Nel 2023 erano state assolte in primo grado. Airbus ha annunciato ricorso in Cassazione. Al processo presenti anche i parenti delle vittime, che hanno criticato la multa, a causa dell’importo “simbolico”. Per le famiglie, tuttavia, la decisione “condanna per la prima volta le multinazionali aeronautiche e pone la sicurezza al di sopra di ogni altra considerazione economica“, ha dichiarato il, presidente dell’associazione Entraide et Solidarité AF 447.
I FATTI
Quattro minuti e 24 secondi, poi più nulla. Il 1° giugno 2009 un Airbus A330 di Air France con 228 persone a bordo, tra passeggeri e membri dell’equipaggio, era scomparso sopra l’Atlantico. Nessun sopravvissuto.
La scatola nera consentì di ricostruire, almeno in parte, l’accaduto. Mentre l’aereo si avvicinava all’equatore entrò in un temporale in una zona di convergenza intertropicale, che spesso produce tempeste con forti precipitazioni.
I cristalli di ghiaccio causarono un guasto tecnico ai sensori di velocità, che smisero di fornire informazioni ai piloti, causando la disattivazione del pilota automatico. Una relazione pubblicata nel 2012 stabilì che i piloti non erano stati addestrati adeguatamente a gestire una situazione del genere. Il jet, che pesava 205 tonnellate, andò in stallo e precipitò.
IL PROCESSO DI PRIMO GRADO
Nel 2023 Air France e Airbus erano state assolte in primo grado: venne riconosciuta la negligenza ma escluso il nesso causale. L’appello ha ribaltato il verdetto, dopo un nuovo processo durato otto settimane.
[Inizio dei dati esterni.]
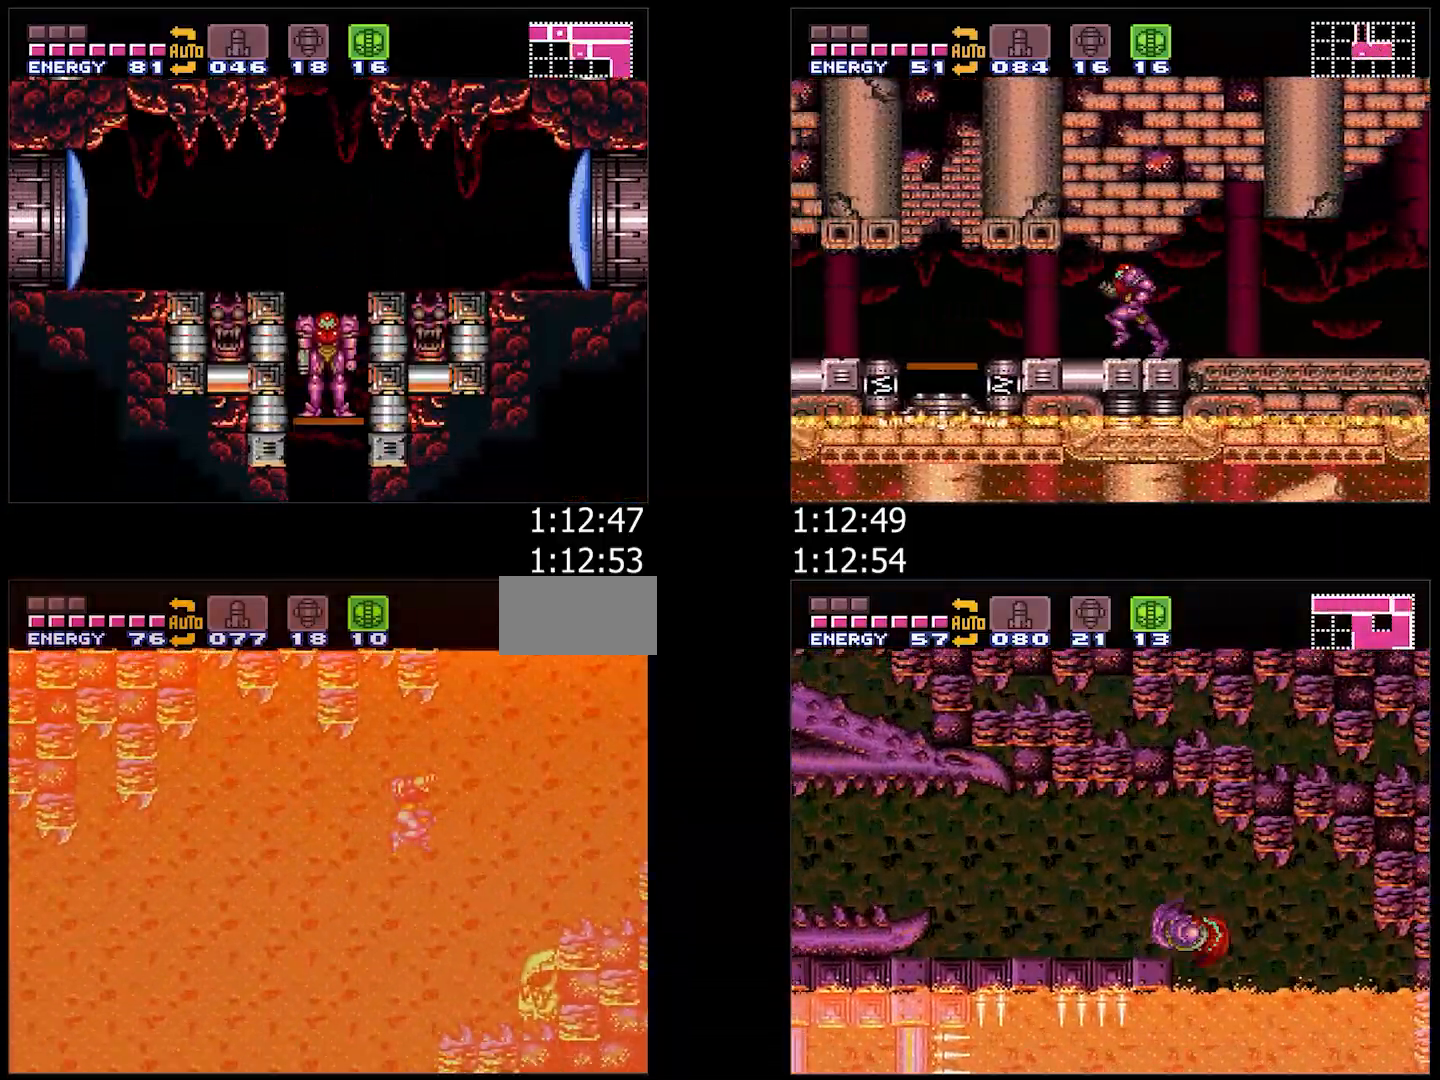
{"dt_ms": 500, "buttons": ["A", "B", "DPAD_LEFT"], "events": []}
Air France è stata ritenuta colpevole di non aver dato istruzioni adeguate ai piloti in caso di formazione di ghiaccio sui sensori di velocità, accusa che la compagnia di bandiera francese ha sempre respinto. Airbus è stata condannata per aver sottovalutato i difetti delle sonde e per non aver informato tempestivamente le compagnie che impiegavano aerei dotati dei modelli malfunzionanti.
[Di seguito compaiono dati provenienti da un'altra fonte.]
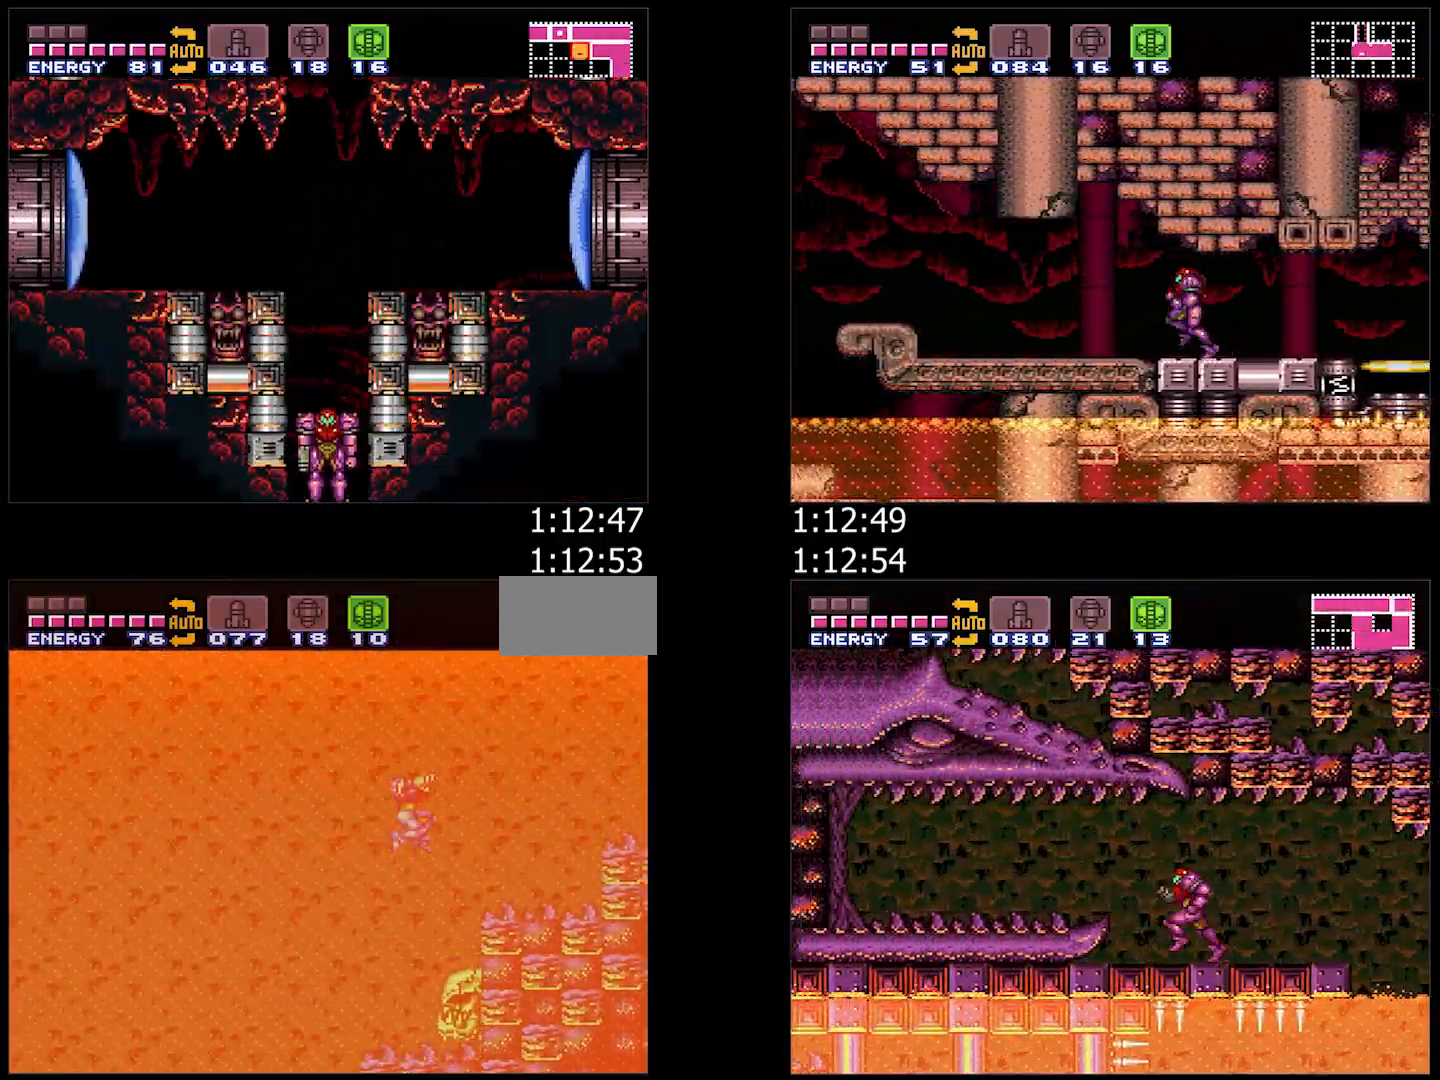
{"dt_ms": 500, "buttons": ["A", "B", "DPAD_LEFT"], "events": [[133, "B", "up"], [483, "B", "down"]]}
Prima della sciagura, tra il 2003 e il 2008, erano stati segnalati all’Easa 17 casi di guasto alle stesse sonde Pitot Thales. Una direttiva interna di Air France del febbraio 2009 ordinava la sostituzione entro giugno dello stesso anno. Le sonde nuove erano arrivate in azienda sei giorni prima del decollo. L’aeromobile del volo 447 le avrebbe ricevute una volta rientrato a Parigi.